Source texts of formatted documents:
==========

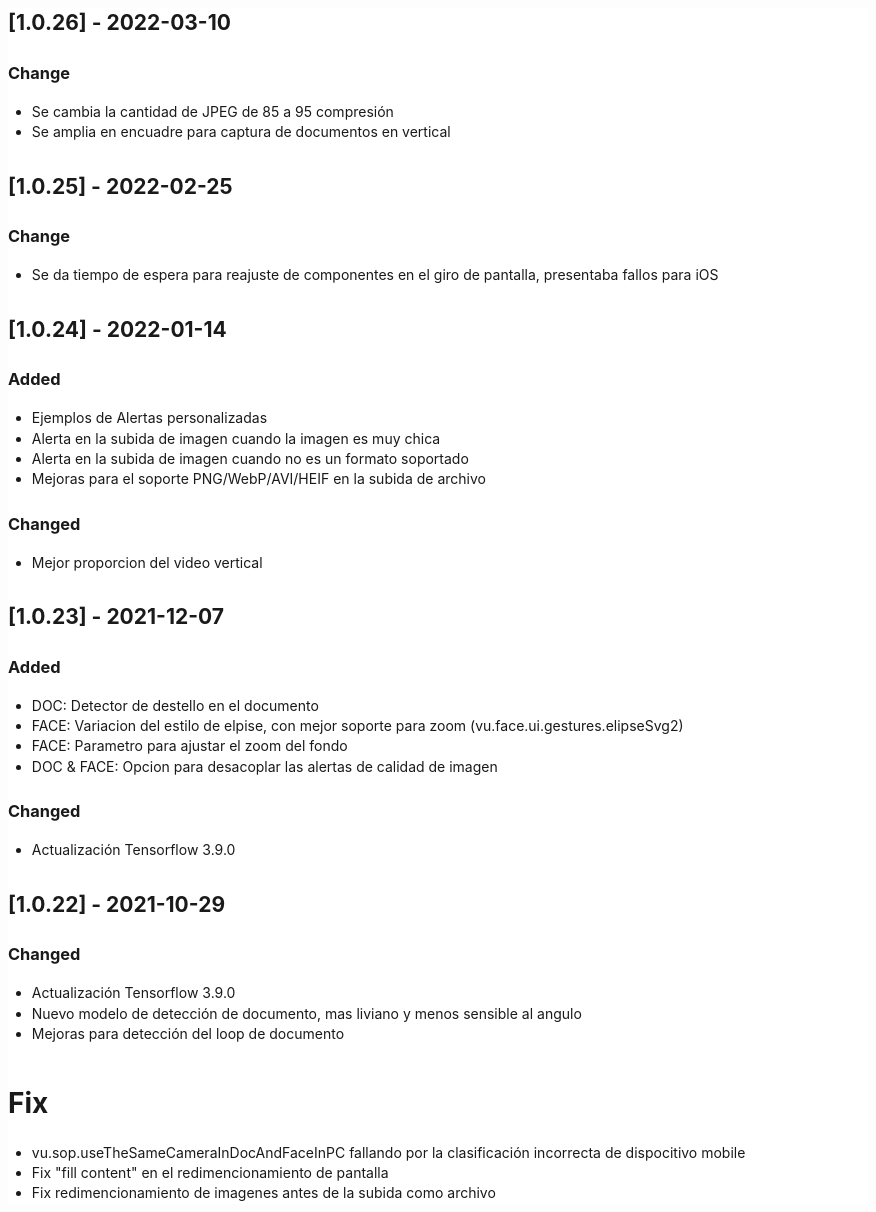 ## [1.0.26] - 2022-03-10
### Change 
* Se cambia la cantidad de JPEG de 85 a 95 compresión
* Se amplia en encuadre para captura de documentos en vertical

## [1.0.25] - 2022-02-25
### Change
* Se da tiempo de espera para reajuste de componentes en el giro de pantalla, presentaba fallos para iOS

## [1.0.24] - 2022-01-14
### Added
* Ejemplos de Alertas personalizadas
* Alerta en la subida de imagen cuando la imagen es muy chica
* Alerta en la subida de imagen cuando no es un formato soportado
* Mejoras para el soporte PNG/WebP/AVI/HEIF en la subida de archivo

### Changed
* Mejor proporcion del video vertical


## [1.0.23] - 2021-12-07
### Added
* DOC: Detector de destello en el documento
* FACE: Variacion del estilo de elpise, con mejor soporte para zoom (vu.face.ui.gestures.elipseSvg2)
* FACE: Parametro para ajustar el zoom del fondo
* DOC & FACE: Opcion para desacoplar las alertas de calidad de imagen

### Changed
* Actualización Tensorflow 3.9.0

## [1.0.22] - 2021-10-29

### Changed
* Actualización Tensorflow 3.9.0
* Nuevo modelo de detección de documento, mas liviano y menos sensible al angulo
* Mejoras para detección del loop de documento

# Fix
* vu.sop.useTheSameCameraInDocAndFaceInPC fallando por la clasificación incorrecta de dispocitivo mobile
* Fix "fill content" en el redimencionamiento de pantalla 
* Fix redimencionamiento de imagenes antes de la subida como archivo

==========

# Work to complete
Would you report every line of the entries above containing the word "cuando"?

# Exercise result
* Alerta en la subida de imagen cuando la imagen es muy chica
* Alerta en la subida de imagen cuando no es un formato soportado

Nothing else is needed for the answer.